Clematis Mrs. N. Thompson (see also Joy Creek Nursery, in Scappoose, Oregon) grows fairly low and stays mostly with Dr. Korns. Another Clematis whose name I can't remember now grows through Cornelia. Every year, usually around February, I shovel about an inch of steer or other compost, mixed with a few handfuls of Whitney Farms' 5-5-5 organic fertilizer, around the group. (What happened to the big bags of Whitney Farms? I can only find the boxes, which don't cover much and which are expensive.) A little more Whitney Farms in May, before the soaking rains stop. Once a summer, in a spate of coolish days, I water the whole garden with a Miracle Gro feeder attached to the hose (best to do this in May if you live in warmer climates); and then another handful of Whitney Farms in early September. I'm not rigorous about any of that: I tell you what I've done in the year or two when I think I've taken very good care of this group of plants.

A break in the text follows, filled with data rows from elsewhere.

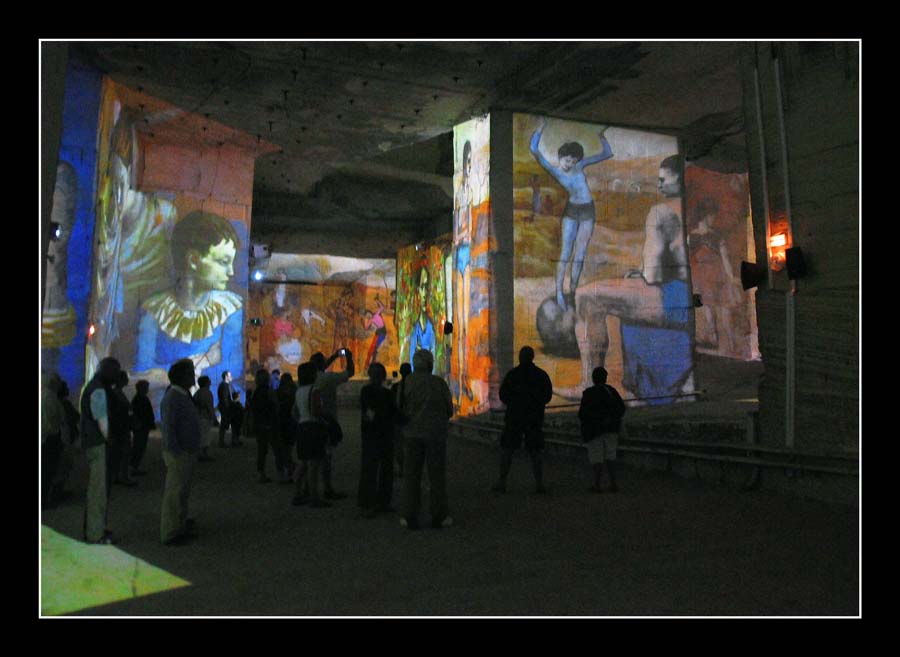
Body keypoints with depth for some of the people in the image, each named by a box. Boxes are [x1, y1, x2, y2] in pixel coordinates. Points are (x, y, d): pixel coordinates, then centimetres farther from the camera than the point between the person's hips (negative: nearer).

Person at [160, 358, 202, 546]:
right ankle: (170, 533, 3)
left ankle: (180, 528, 28)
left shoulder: (183, 396, 14)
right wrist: (176, 453, -23)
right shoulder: (172, 398, -17)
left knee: (182, 493, 17)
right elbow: (168, 428, -22)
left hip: (187, 453, 10)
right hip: (179, 454, -10)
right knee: (175, 493, -4)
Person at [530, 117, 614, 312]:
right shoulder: (554, 171, -6)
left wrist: (601, 134, 6)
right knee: (566, 252, -10)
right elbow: (534, 150, -17)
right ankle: (559, 292, -10)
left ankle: (572, 290, 7)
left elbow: (607, 153, 12)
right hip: (571, 210, -3)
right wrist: (540, 129, -20)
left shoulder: (580, 164, 2)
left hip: (588, 211, 3)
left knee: (580, 254, 2)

Cornelia and Dr. Korns have been in the ground for about five years, and so far, so beautiful. But I've been optimistic about roses before. In a journal entry dated February 23, 2003, I wrote:

I’m planning the whole bed around “Royal Sunset” because it’s such an incredibly beautiful rose, always met with oohs and aahs, always in bloom and relatively disease free.
The next year, Royal Sunset, bought at a local garden center, was sent to the dump for poor performance.